O hora do almoço pode ser um bom pretexto para se reunir a família, trocar informações desde hábitos familiares sobre os alimentos, peculiaridades que cada família tem sobre isso. Este é um momento de intimidade, afinal de contas não convidamos qualquer pessoa para cear conosco, não é verdade? É o momento em que os adultos podem expressar e atualizar seus sentimentos em relação aos filhos, aos filhos saber da vida profissional dos adultos, dos pais acompanharem a vida escolar e os círculos de amizade dos filhos. Pode ser um momento que apareçam as contradições e os conflitos. Sim, eles fazem parte de todas as famílias, não interessa classe social ou cor. É uma boa oportunidade de exercer o diálogo de forma polida, de tentar se por no lugar do outro, de conhecer sua rotina, suas razoes. É um exercício nada fácil muitas vezes, mas bastante necessário.

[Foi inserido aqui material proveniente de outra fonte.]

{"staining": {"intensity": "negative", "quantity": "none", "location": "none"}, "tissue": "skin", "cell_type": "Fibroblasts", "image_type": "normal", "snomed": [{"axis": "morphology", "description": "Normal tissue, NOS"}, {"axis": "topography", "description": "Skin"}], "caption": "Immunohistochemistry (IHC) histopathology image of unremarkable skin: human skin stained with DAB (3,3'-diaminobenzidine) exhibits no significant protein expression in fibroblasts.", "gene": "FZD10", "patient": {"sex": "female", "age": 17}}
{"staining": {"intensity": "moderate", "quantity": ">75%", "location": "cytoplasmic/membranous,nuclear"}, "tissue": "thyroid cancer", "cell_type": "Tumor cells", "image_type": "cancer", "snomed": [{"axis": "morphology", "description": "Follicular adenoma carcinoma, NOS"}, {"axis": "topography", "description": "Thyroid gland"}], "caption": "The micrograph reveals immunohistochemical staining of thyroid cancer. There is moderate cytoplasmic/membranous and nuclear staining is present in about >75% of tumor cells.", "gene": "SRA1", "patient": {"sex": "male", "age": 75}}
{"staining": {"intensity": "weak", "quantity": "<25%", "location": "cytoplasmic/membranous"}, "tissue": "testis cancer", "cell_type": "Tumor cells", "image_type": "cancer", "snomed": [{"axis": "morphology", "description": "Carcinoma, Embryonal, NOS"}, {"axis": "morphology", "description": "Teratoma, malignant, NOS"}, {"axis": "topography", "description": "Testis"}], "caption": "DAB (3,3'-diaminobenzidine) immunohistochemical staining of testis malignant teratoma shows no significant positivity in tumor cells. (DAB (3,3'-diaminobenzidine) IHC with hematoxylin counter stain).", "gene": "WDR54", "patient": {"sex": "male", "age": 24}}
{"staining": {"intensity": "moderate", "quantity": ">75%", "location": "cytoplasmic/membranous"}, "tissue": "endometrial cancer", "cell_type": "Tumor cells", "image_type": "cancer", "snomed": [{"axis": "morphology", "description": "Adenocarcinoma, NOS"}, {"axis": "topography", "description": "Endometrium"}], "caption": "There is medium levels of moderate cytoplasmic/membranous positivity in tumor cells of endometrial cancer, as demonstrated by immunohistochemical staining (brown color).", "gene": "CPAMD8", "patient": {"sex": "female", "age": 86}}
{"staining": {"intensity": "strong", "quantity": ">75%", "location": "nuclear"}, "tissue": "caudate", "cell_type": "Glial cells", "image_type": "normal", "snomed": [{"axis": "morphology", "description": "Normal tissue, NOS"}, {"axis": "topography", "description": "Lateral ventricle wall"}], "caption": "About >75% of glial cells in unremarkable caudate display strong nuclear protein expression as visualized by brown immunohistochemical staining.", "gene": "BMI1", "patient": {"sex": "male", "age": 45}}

Uma “coisa” muito importante pode estar se sustentando através destes espaços de convivência familiar: o sentimento de pertencimento, esse sentimento que nos faz sentir integrados e próximos como seres humanos.
Por qual motivo estamos nos tornando comedores solitários? Será que estamos dando mais valor ao aspecto nutricional do que o social dos alimentos? Nossas parcerias concretas tem sido a TV e o computador? Parece que temos a refletir a respeito: a vida que levamos é a vida que nos leva?